There are of course studies carried out in France by well-known teams, such as the DEVHOM survey conducted by a multidisciplinary team led by the professor of psychopathology Alain Ducousso-Lacaze, also highlighting that the educational role of parents of the same sex is the same as parents of different sexes. The analyzes thus question the stereotypical idea of ​​the non-interchangeable nature of paternal and maternal functions. The fact remains that opponents always try to find ways of rejecting such studies, arguing here of the narrowness of the corpus studied, or there of their necessarily militant character.

Read also: "Held by an existential debt, children born by PMA do not dare to claim their rights"

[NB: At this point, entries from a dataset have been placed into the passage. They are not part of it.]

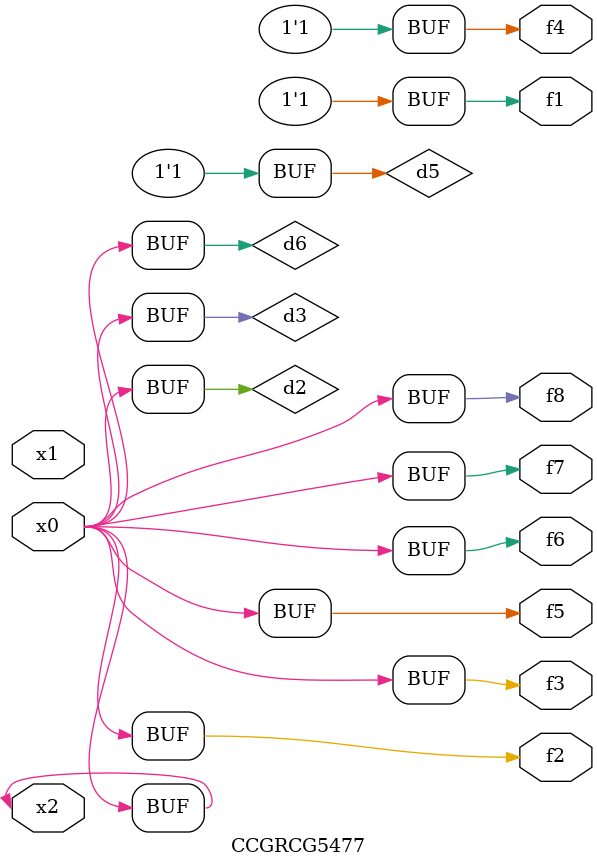
<source format=v>
module CCGRCG5477(
	input x0, x1, x2,
	output f1, f2, f3, f4, f5, f6, f7, f8
);

	wire d1, d2, d3, d4, d5, d6;

	xnor (d1, x2);
	buf (d2, x0, x2);
	and (d3, x0);
	xnor (d4, x1, x2);
	nand (d5, d1, d3);
	buf (d6, d2, d3);
	assign f1 = d5;
	assign f2 = d6;
	assign f3 = d6;
	assign f4 = d5;
	assign f5 = d6;
	assign f6 = d6;
	assign f7 = d6;
	assign f8 = d6;
endmodule

</source>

This is obviously a good way to reject in principle the conclusions of these studies which do not please. Because, conversely, the difference between the place and the role between the father and the mother with the child is struck, with the idea that motherhood is natural and fatherhood above all social. This essentialist vision of motherhood contributes to perpetuating a patriarchal family model, in which it is no longer a question of the complementarity of the roles of parents, but of their specificity. It is undoubtedly today the most significant argument in the debates on the kinship of the same sex. It is about questioning the place and the role of the father and the mother in the education of a child. However, we are still anchored in a system where we are told that the masculine and the feminine have natural specificities that it is not possible to see evolve.

However, it is essential that this change, not only for lesbians, but also for men who are fathers and who would like their place and role to be fully recognized with children. But for that, you have to change your model. Finally, the arguments of the opponents force us to reconsider the gender stereotypes linked to the places of each parent. This is also a more egalitarian society.